Price Assessment

Platts Aluminum GW duty-paid in-warehouse Rotterdam Premium Assessment

  • What is the Platts Aluminum GW duty-paid IW Rotterdam Premium?
  • How do we assess Platts Aluminum GW duty-paid IW Rotterdam premium?
  • Evolution of Platts Secondary Aluminum Coverage

What is the Platts Aluminum GW duty-paid IW Rotterdam Premium?

The Aluminum GW duty-paid IW Rotterdam premium is one of Platts' four Primary Aluminum assessments in Europe, and is a part of Platts' suite of price references across the global aluminum chain.

It reflects the transactable value of physically-traded aluminum as a premium or discount to the London Metal Exchange [LME] cash price for 99.7% ingots, on an In-Warehouse Rotterdam basis with European duty paid.

Platts also publishes a duty unpaid assessment.

How do we assess Platts Aluminum GW duty-paid IW Rotterdam premium?

Platts started assessing Aluminum GW premium duty-paid IW Rotterdam as of September 2003.

The premium is assessed on a daily basis through a survey of market participants including producers, consumers and traders of primary aluminum in Europe and across the world.

Platts' assessment follows the Market-on-Close [MOC] methodology, and reflects the daily tradable value at 4:30 pm London time. This value is determined through incorporating the majority of bids, offers and transactions heard in the market on each day.

The assessment is a premium over the LME cash price [$/mt] for Western-origin 99.7% ingot which meets LME high grade expectations, basis In-Warehouse Rotterdam, 0-30 days payment terms and prompt delivery.

Evolution of Platts Secondary Aluminum Coverage

After Platts began assessing the US A380 price in 1992, the industry requested price assessments for additional US secondary alloys.

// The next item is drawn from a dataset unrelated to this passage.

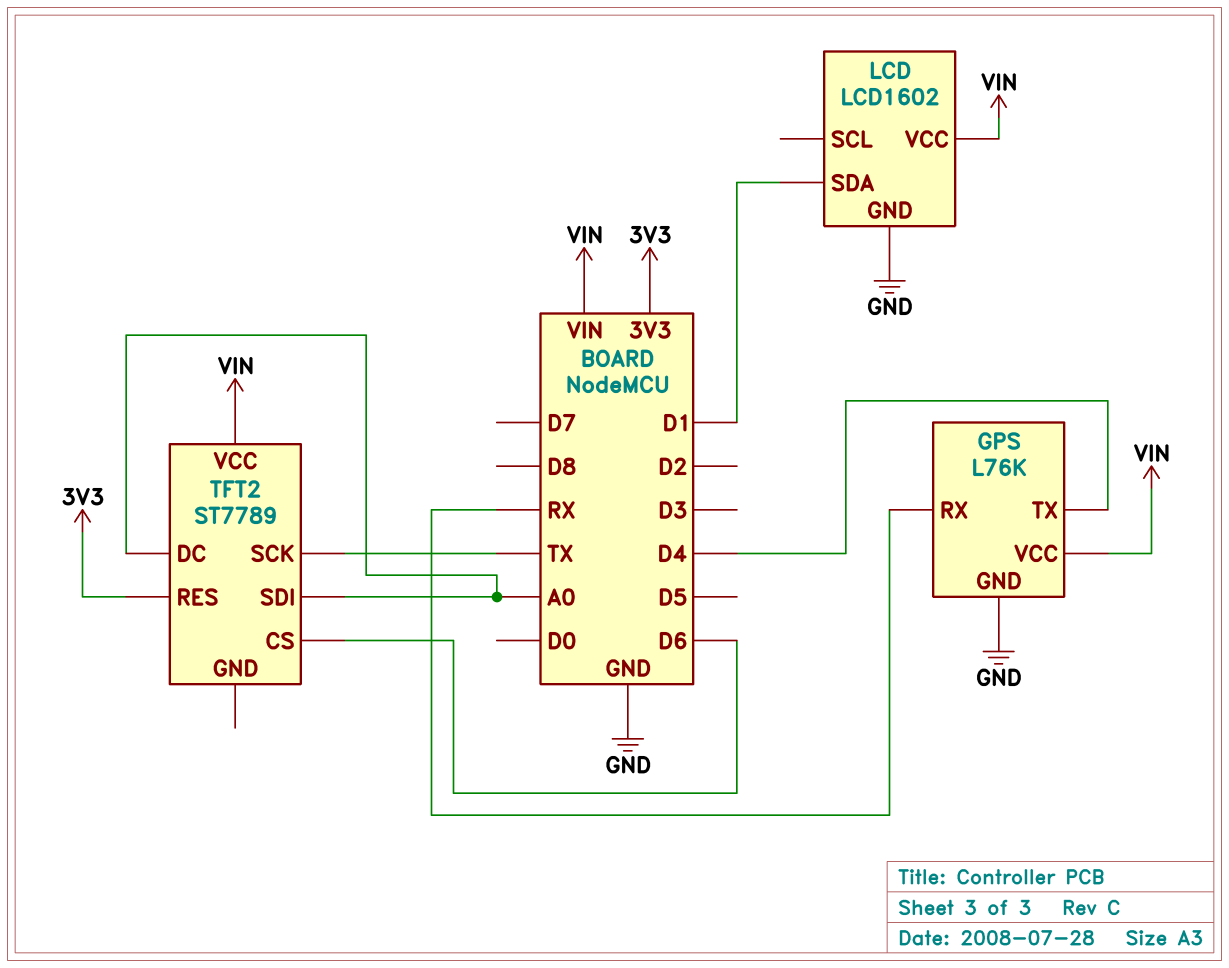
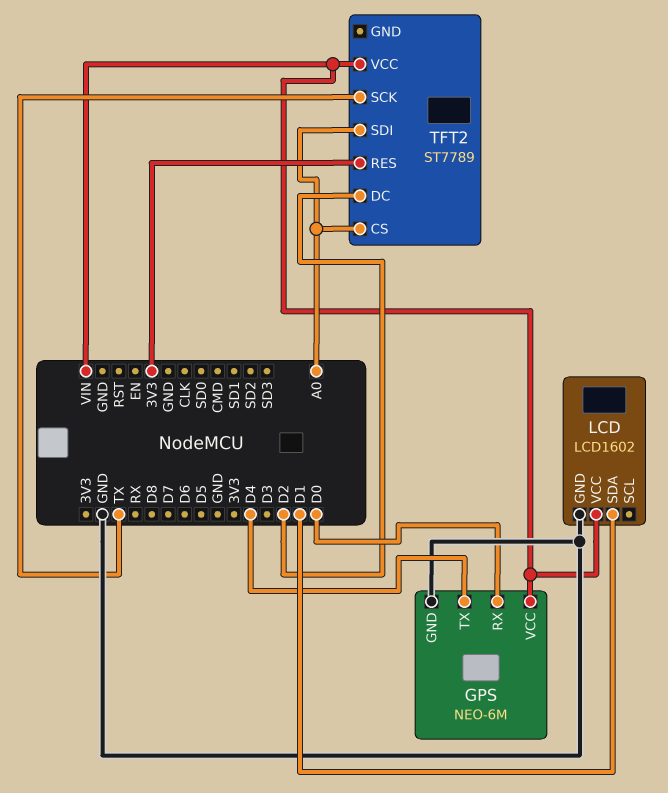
GPS: L76K -> NEO-6M
GPS pin RX: RX -> D0
TFT2 pin CS: D6 -> A0
TFT2 pin DC: A0 -> D2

Platts began assessing 319, 356 and F132 on the same twice-weekly schedule in April 1993. The specifications for these alloys follow Aluminum Association parameters for chemistry and are for truckload quantities, delivered Midwest customers within 30 days, payment net-30 to net-60 days.

The price assessments quickly were adopted as a basis for pricing metal supplies between smelters and diecasters and the supply of diecast parts from diecasters to automakers and other end users.

Some traders and brokers also began offering over-the-counter derivatives settling against the Platts A380 assessment, as US A380 physical pricing has not been well correlated with LME prices.

Platts continued to expand its coverage of the secondary aluminum market in the years that followed, adding 8 assessments for US aluminum scrap in July 2000 for old cast, old sheet, mill-grade mixed low copper clips, dealer grade mixed low copper clips, high-grade turnings,auto shreds,used beverage cans and 6063 press scrap.

These assessments were updated in 2006 with the splitting of auto shreds into two assessments for high and low grades (twitch and tweak) and the addition of a painted siding assessment.

That decade also saw the expansion of Platts' secondary aluminum coverage into other regions with the addition of a weekly price assessment for the European alloy closest in specification to A380 '226 alloy' in September 2003, and price assessments for the closest Japanese equivalent -- ADC12 -- on both an FOB China and ex-works China basis in January 2008.

Platts continues to round out its secondary aluminum alloys coverage in response to industry requests, having added a US assessment for A413 in 2010 and for B390 in 2013.

Platts further expanded its aluminum scrap price assessments in early 2016 and continues to research additional secondary alloy and scrap assessments globally.